# PROBLEM DETAILS
Find the line in the entries below that contains "30: (100, 328, 22.61)". Repeat it exactly, and every line after it through the line that contains "66: (248, 409, 6.02)".

[Saved entries]

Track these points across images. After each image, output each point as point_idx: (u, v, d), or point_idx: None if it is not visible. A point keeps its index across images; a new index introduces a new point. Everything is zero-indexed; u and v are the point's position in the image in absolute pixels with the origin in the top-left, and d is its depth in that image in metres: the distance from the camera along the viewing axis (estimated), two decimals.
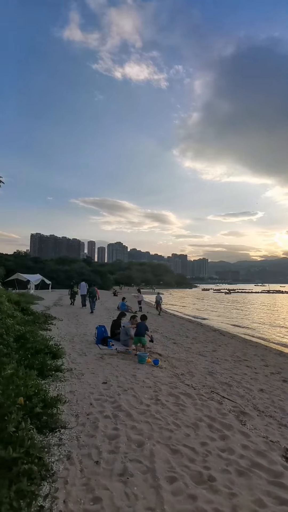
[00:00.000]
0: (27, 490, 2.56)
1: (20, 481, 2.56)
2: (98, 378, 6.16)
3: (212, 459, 3.46)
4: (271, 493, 2.93)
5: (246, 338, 15.32)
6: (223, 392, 5.92)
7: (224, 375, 7.29)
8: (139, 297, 23.55)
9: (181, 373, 7.08)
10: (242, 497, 2.87)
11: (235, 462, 3.43)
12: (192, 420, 4.43)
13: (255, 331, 18.82)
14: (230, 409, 5.04)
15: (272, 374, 8.08)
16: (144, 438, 3.81)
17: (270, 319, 26.15)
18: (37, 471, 2.81)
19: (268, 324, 22.59)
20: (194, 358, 8.98)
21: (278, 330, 19.35)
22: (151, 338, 9.25)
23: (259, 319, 26.00)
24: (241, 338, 15.25)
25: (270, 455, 3.62)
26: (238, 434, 4.14)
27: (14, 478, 2.56)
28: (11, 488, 2.45)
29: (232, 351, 11.06)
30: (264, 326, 21.38)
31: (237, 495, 2.90)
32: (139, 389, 5.64)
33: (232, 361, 9.25)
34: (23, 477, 2.61)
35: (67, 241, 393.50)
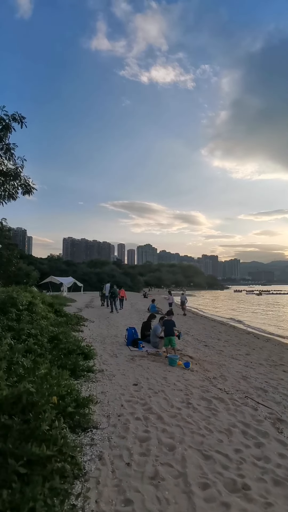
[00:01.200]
0: (60, 488, 2.61)
1: (53, 478, 2.61)
2: (128, 379, 6.18)
3: (247, 467, 3.34)
4: None
5: (282, 342, 14.68)
6: (258, 398, 5.70)
7: (259, 380, 7.02)
8: (170, 299, 23.42)
9: (213, 376, 6.92)
10: (278, 507, 2.76)
11: (271, 471, 3.29)
12: (225, 426, 4.30)
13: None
14: (266, 415, 4.83)
15: None
16: (176, 442, 3.76)
17: None
18: (70, 470, 2.87)
19: None
20: (227, 362, 8.75)
21: None
22: (179, 334, 9.13)
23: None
24: (276, 341, 14.63)
25: None
26: (275, 442, 3.96)
27: (48, 475, 2.62)
28: (45, 485, 2.51)
29: (268, 355, 10.63)
30: None
31: (273, 504, 2.78)
32: (170, 391, 5.59)
33: (268, 366, 8.88)
34: (56, 475, 2.66)
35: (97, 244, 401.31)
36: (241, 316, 28.26)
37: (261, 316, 28.65)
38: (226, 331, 16.26)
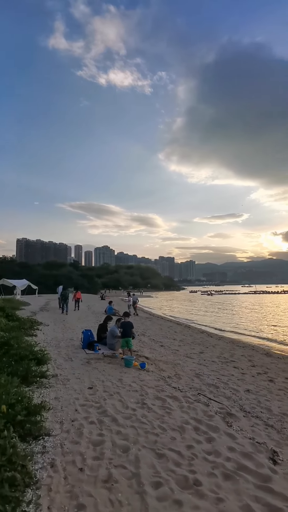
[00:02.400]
0: (11, 496, 2.52)
1: (3, 487, 2.51)
2: (84, 383, 6.07)
3: (198, 463, 3.43)
4: (259, 499, 2.89)
5: (233, 339, 15.42)
6: (210, 394, 5.92)
7: (211, 377, 7.30)
8: (129, 300, 23.42)
9: (168, 376, 7.05)
10: (229, 503, 2.82)
11: (221, 465, 3.41)
12: (178, 423, 4.40)
13: (242, 331, 18.98)
14: (217, 410, 5.03)
15: (259, 375, 8.13)
16: (130, 443, 3.76)
17: (256, 319, 26.44)
18: (20, 479, 2.76)
19: (255, 324, 22.83)
20: (182, 361, 8.97)
21: (265, 330, 19.56)
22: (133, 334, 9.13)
23: (246, 319, 26.25)
24: (228, 339, 15.34)
25: (257, 457, 3.61)
26: (225, 436, 4.13)
27: None
28: None
29: (220, 352, 11.10)
30: (251, 326, 21.59)
31: (224, 500, 2.85)
32: (125, 393, 5.58)
33: (220, 363, 9.27)
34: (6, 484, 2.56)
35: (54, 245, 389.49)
36: (195, 316, 29.19)
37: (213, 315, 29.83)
38: (182, 331, 16.68)
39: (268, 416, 5.04)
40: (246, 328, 20.62)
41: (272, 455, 3.70)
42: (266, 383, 7.32)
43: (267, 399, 5.98)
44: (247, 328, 20.62)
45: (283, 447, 3.96)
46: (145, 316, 23.76)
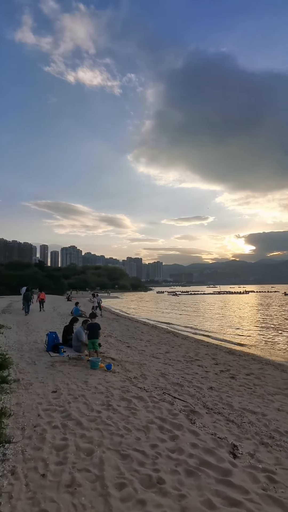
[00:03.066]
0: None
1: None
2: (47, 387, 5.93)
3: (162, 461, 3.49)
4: (220, 493, 2.99)
5: (198, 339, 15.80)
6: (175, 393, 6.02)
7: (176, 376, 7.43)
8: (95, 301, 23.16)
9: (134, 376, 7.08)
10: (191, 498, 2.90)
11: (184, 462, 3.49)
12: (143, 423, 4.44)
13: (206, 331, 19.51)
14: (181, 408, 5.14)
15: (221, 372, 8.40)
16: (94, 446, 3.74)
17: (220, 319, 27.31)
18: None
19: (218, 323, 23.56)
20: (148, 361, 9.04)
21: (228, 329, 20.27)
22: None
23: (211, 319, 27.03)
24: (193, 338, 15.68)
25: (218, 452, 3.74)
26: (188, 433, 4.23)
27: None
28: None
29: (185, 351, 11.32)
30: (215, 326, 22.27)
31: (186, 496, 2.92)
32: (90, 395, 5.53)
33: (185, 362, 9.46)
34: None
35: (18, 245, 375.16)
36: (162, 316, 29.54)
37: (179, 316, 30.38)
38: (148, 331, 16.82)
39: (229, 412, 5.23)
40: (210, 328, 21.22)
41: (232, 449, 3.85)
42: (228, 380, 7.59)
43: (229, 395, 6.21)
44: (211, 328, 21.23)
45: (242, 441, 4.13)
46: (112, 317, 23.64)
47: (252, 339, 16.42)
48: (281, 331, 19.05)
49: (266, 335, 17.66)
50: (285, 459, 3.72)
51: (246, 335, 17.80)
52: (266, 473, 3.36)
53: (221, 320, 26.38)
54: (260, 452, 3.84)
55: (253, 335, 17.99)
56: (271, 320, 25.68)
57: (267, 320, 25.82)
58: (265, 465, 3.53)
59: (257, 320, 26.16)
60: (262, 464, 3.54)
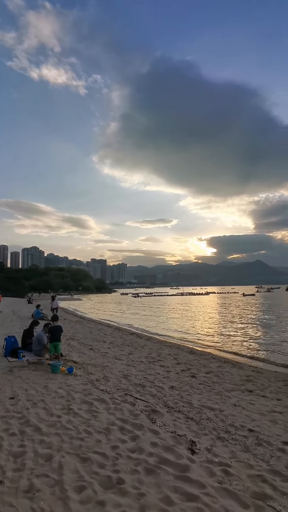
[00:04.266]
0: None
1: None
2: (4, 393, 5.71)
3: (122, 462, 3.51)
4: (178, 489, 3.07)
5: (161, 339, 16.03)
6: (137, 394, 6.08)
7: (139, 377, 7.49)
8: (54, 304, 22.62)
9: (96, 379, 7.03)
10: (150, 496, 2.95)
11: (144, 461, 3.54)
12: (104, 425, 4.43)
13: (169, 331, 19.86)
14: (142, 409, 5.20)
15: (182, 371, 8.61)
16: (53, 451, 3.67)
17: (182, 319, 27.93)
18: None
19: (181, 324, 24.08)
20: (111, 363, 9.02)
21: (190, 330, 20.78)
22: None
23: (173, 320, 27.54)
24: (156, 339, 15.89)
25: (177, 449, 3.84)
26: (149, 432, 4.29)
27: None
28: None
29: (148, 352, 11.45)
30: (177, 326, 22.73)
31: (145, 494, 2.97)
32: (50, 400, 5.41)
33: (147, 362, 9.57)
34: None
35: None
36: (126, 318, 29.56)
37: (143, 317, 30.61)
38: (112, 333, 16.76)
39: (189, 409, 5.39)
40: (173, 328, 21.62)
41: (190, 445, 3.97)
42: (188, 379, 7.81)
43: (189, 394, 6.39)
44: (174, 328, 21.64)
45: (201, 437, 4.28)
46: (75, 320, 23.24)
47: (212, 339, 16.99)
48: (239, 331, 19.92)
49: (225, 335, 18.36)
50: (240, 452, 3.91)
51: (206, 335, 18.37)
52: (222, 466, 3.51)
53: (183, 320, 26.98)
54: (217, 447, 4.00)
55: (213, 334, 18.62)
56: (230, 320, 26.74)
57: (227, 320, 26.86)
58: (221, 458, 3.68)
59: (217, 320, 27.11)
60: (218, 458, 3.69)
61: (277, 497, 2.99)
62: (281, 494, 3.04)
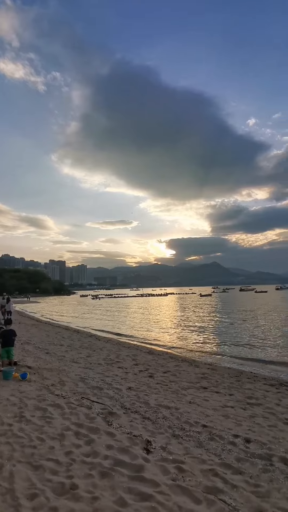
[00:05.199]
0: None
1: None
2: None
3: (76, 467, 3.45)
4: (132, 490, 3.08)
5: (120, 341, 15.99)
6: (94, 397, 6.00)
7: (96, 379, 7.40)
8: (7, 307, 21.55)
9: (51, 384, 6.82)
10: (104, 499, 2.93)
11: (99, 465, 3.51)
12: (58, 431, 4.32)
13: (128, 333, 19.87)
14: (99, 412, 5.14)
15: (140, 372, 8.66)
16: (4, 460, 3.51)
17: (142, 320, 28.12)
18: None
19: (140, 325, 24.22)
20: (67, 366, 8.81)
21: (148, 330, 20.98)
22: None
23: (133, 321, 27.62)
24: (115, 341, 15.82)
25: (132, 450, 3.85)
26: (104, 435, 4.26)
27: None
28: None
29: (107, 354, 11.35)
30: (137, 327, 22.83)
31: (99, 498, 2.94)
32: (1, 408, 5.17)
33: (106, 364, 9.48)
34: None
35: None
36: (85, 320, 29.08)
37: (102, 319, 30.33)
38: (70, 336, 16.38)
39: (146, 409, 5.43)
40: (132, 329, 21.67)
41: (146, 445, 4.01)
42: (146, 379, 7.87)
43: (146, 394, 6.44)
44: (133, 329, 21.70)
45: (156, 436, 4.33)
46: (31, 323, 22.37)
47: (171, 339, 17.30)
48: (196, 330, 20.52)
49: (183, 334, 18.81)
50: (193, 448, 4.02)
51: (165, 335, 18.66)
52: (176, 463, 3.58)
53: (143, 321, 27.17)
54: (172, 444, 4.08)
55: (172, 334, 18.97)
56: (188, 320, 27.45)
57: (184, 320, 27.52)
58: (176, 456, 3.76)
59: (175, 320, 27.67)
60: (173, 455, 3.77)
61: (227, 490, 3.11)
62: (231, 487, 3.17)
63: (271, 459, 3.80)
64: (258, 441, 4.31)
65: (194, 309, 41.47)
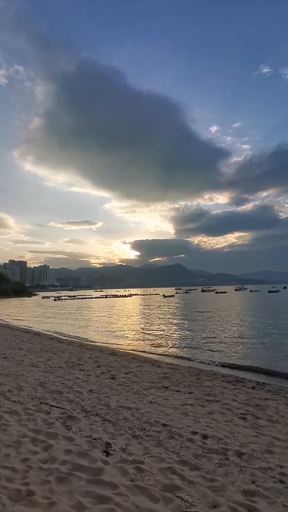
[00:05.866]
0: None
1: None
2: None
3: (33, 474, 3.34)
4: (90, 493, 3.04)
5: (83, 343, 15.75)
6: (53, 401, 5.84)
7: (56, 383, 7.21)
8: None
9: (8, 389, 6.53)
10: (61, 504, 2.87)
11: (56, 470, 3.42)
12: (14, 439, 4.14)
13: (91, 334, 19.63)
14: (58, 416, 5.02)
15: (102, 374, 8.59)
16: None
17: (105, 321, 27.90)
18: None
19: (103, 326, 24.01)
20: (26, 371, 8.49)
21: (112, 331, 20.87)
22: None
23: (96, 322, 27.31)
24: (78, 343, 15.55)
25: (92, 453, 3.80)
26: (63, 440, 4.16)
27: None
28: None
29: (68, 357, 11.11)
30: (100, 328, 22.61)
31: (56, 503, 2.88)
32: None
33: (67, 368, 9.28)
34: None
35: None
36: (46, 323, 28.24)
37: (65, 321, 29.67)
38: (30, 339, 15.82)
39: (107, 412, 5.39)
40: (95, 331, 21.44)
41: (106, 447, 3.98)
42: (108, 381, 7.82)
43: (107, 396, 6.40)
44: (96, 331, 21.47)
45: (116, 438, 4.32)
46: None
47: (134, 339, 17.36)
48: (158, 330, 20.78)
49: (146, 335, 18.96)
50: (153, 447, 4.06)
51: (128, 336, 18.69)
52: (135, 464, 3.60)
53: (106, 323, 26.97)
54: (132, 445, 4.09)
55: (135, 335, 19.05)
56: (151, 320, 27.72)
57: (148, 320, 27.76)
58: (135, 456, 3.77)
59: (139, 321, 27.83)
60: (132, 456, 3.78)
61: (185, 487, 3.18)
62: (188, 483, 3.25)
63: (226, 453, 3.95)
64: (215, 436, 4.47)
65: (157, 310, 41.94)
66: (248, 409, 6.02)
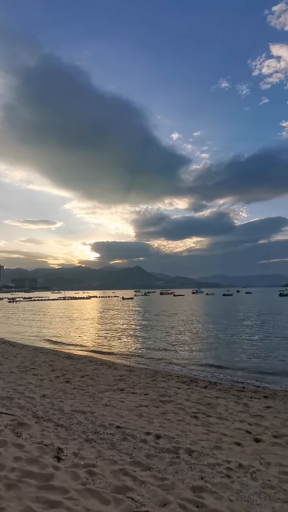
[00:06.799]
0: None
1: None
2: None
3: None
4: (40, 498, 2.97)
5: (37, 346, 15.21)
6: (2, 408, 5.58)
7: (7, 389, 6.89)
8: None
9: None
10: (10, 509, 2.79)
11: (5, 477, 3.29)
12: None
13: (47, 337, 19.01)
14: (7, 423, 4.80)
15: (57, 378, 8.37)
16: None
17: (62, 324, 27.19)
18: None
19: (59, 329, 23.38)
20: None
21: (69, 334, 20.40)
22: None
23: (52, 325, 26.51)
24: (32, 347, 14.99)
25: (42, 459, 3.70)
26: (12, 447, 4.00)
27: None
28: None
29: (21, 361, 10.68)
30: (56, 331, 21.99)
31: (5, 509, 2.79)
32: None
33: (19, 372, 8.91)
34: None
35: None
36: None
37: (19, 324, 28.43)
38: None
39: (60, 417, 5.27)
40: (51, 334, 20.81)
41: (57, 453, 3.89)
42: (62, 385, 7.64)
43: (61, 400, 6.26)
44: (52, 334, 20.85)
45: (68, 442, 4.25)
46: None
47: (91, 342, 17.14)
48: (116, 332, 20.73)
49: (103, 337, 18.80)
50: (106, 450, 4.06)
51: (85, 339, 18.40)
52: (88, 468, 3.57)
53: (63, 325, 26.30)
54: (84, 449, 4.05)
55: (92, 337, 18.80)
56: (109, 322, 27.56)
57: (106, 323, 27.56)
58: (87, 460, 3.74)
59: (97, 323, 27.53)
60: (84, 460, 3.74)
61: (136, 487, 3.22)
62: (140, 484, 3.30)
63: (177, 452, 4.07)
64: (168, 436, 4.57)
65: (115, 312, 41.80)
66: (200, 408, 6.24)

# OUTPUT
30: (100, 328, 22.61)
31: (56, 503, 2.88)
32: None
33: (67, 368, 9.28)
34: None
35: None
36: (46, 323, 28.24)
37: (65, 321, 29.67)
38: (30, 339, 15.82)
39: (107, 412, 5.39)
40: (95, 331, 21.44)
41: (106, 447, 3.98)
42: (108, 381, 7.82)
43: (107, 396, 6.40)
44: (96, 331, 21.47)
45: (116, 438, 4.32)
46: None
47: (134, 339, 17.36)
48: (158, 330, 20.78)
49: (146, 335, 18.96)
50: (153, 447, 4.06)
51: (128, 336, 18.69)
52: (135, 464, 3.60)
53: (106, 323, 26.97)
54: (132, 445, 4.09)
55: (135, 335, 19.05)
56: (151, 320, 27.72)
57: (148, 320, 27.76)
58: (135, 456, 3.77)
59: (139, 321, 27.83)
60: (132, 456, 3.78)
61: (185, 487, 3.18)
62: (188, 483, 3.25)
63: (226, 453, 3.95)
64: (215, 436, 4.47)
65: (157, 310, 41.94)
66: (248, 409, 6.02)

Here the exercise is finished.